====== AANGELEVERDE TEKST ======

Benieuwd naar mijn inzichten? Mijn verhalen zijn bedoeld als inspiratiebron om talent ont-wikkeling centraal te stellen.

Wie ben ik om dit te zeggen?

Ik voel aan alles dat er iets te gebeuren staat. Wat en hoe weet ik niet. In het niet-weten laat ik het zijn. Vlak voordat we naar binnen gaan, fluister ik in haar oor: “je mag alles zeggen wat je voelt. Als je iets niet prettig vindt, zeg het. Als je ergens vragen over hebt, vraag het.”

Zij mag in de stoel. Ik zit schuin achter haar. Het is al beter. Dat er nu iemand mee naar binnen mag. Dat was in mijn tijd wel anders. De assistente die ons verwelkomt heeft de vriendelijkste blauwe ogen. Ze vraagt hoe het gaat. Mijn dochter zegt -zoals wel vaker- “goed”. Terwijl ze net in de auto nog aangaf dat ze er tegenop ziet en gisteravond om 21:00 uur huilend uit haar bed kwam omdat ze niet kon slapen.

Mijn uitnodiging om de vertaling te maken. Van kind naar Volwassene. Van Volwassene tot Volwassene.

======

→ **OPDRACHTEN**:
A. Kopieer uit de aangeleverde tekst letterlijk het stuk dat begint bij "Benieuwd naar mijn" en doorloopt tot en met "niet kon slapen.".
B. Vat de aangeleverde tekst samen in twee zinnen.

====== GEGEVENS ======

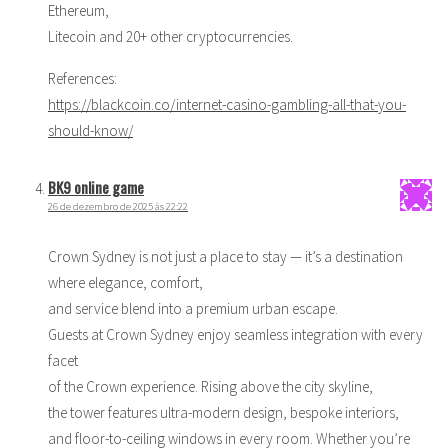
Ethereum,
Litecoin and 20+ other cryptocurrencies.
References:
https://blackcoin.co/internet-casino-gambling-all-that-you-
should-know/
BK9 online game
26 de dezembro de 2025 às 22:22
Crown Sydney is not just a place to stay — it’s a destination
where elegance, comfort,
and service blend into a premium urban escape.
Guests at Crown Sydney enjoy seamless integration with every
facet
of the Crown experience. Rising above the city skyline,
the tower features ultra-modern design, bespoke interiors,
and floor-to-ceiling windows in every room. Whether you’re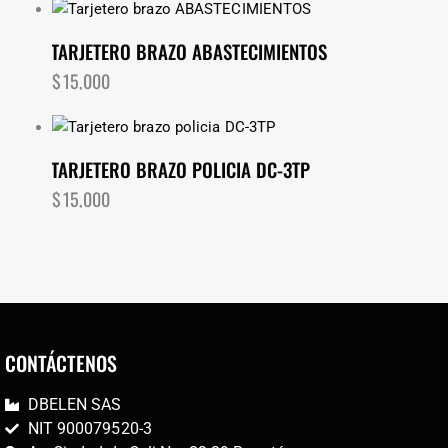
TARJETERO BRAZO ABASTECIMIENTOS
$
15,000
TARJETERO BRAZO POLICIA DC-3TP
$
15,000
CONTÁCTENOS
DBELEN SAS
NIT 900079520-3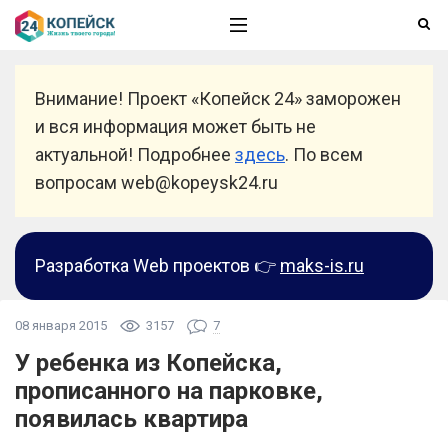
Внимание! Проект «Копейск 24» заморожен
и вся информация может быть не
актуальной! Подробнее
здесь
. По всем
вопросам web@kopeysk24.ru
Разработка Web проектов 👉
maks-is.ru
08 января 2015
3157
7
У ребенка из Копейска,
прописанного на парковке,
появилась квартира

======

→ **ANTWOORDEN**:
A.
Benieuwd naar mijn inzichten? Mijn verhalen zijn bedoeld als inspiratiebron om talent ont-wikkeling centraal te stellen.

Wie ben ik om dit te zeggen?

Ik voel aan alles dat er iets te gebeuren staat. Wat en hoe weet ik niet. In het niet-weten laat ik het zijn. Vlak voordat we naar binnen gaan, fluister ik in haar oor: “je mag alles zeggen wat je voelt. Als je iets niet prettig vindt, zeg het. Als je ergens vragen over hebt, vraag het.”

Zij mag in de stoel. Ik zit schuin achter haar. Het is al beter. Dat er nu iemand mee naar binnen mag. Dat was in mijn tijd wel anders. De assistente die ons verwelkomt heeft de vriendelijkste blauwe ogen. Ze vraagt hoe het gaat. Mijn dochter zegt -zoals wel vaker- “goed”. Terwijl ze net in de auto nog aangaf dat ze er tegenop ziet en gisteravond om 21:00 uur huilend uit haar bed kwam omdat ze niet kon slapen.

B. Vlak voordat ze naar binnen gaan, fluistert de ik-figuur de dochter toe dat ze alles mag zeggen wat ze voelt, mag zeggen als ze iets niet prettig vindt en mag vragen wat ze wil weten. Binnen zegt de dochter tegen de assistente dat het "goed" gaat, hoewel ze in de auto nog aangaf dat ze ertegen opzag en de avond ervoor om 21:00 uur huilend uit bed kwam omdat ze niet kon slapen.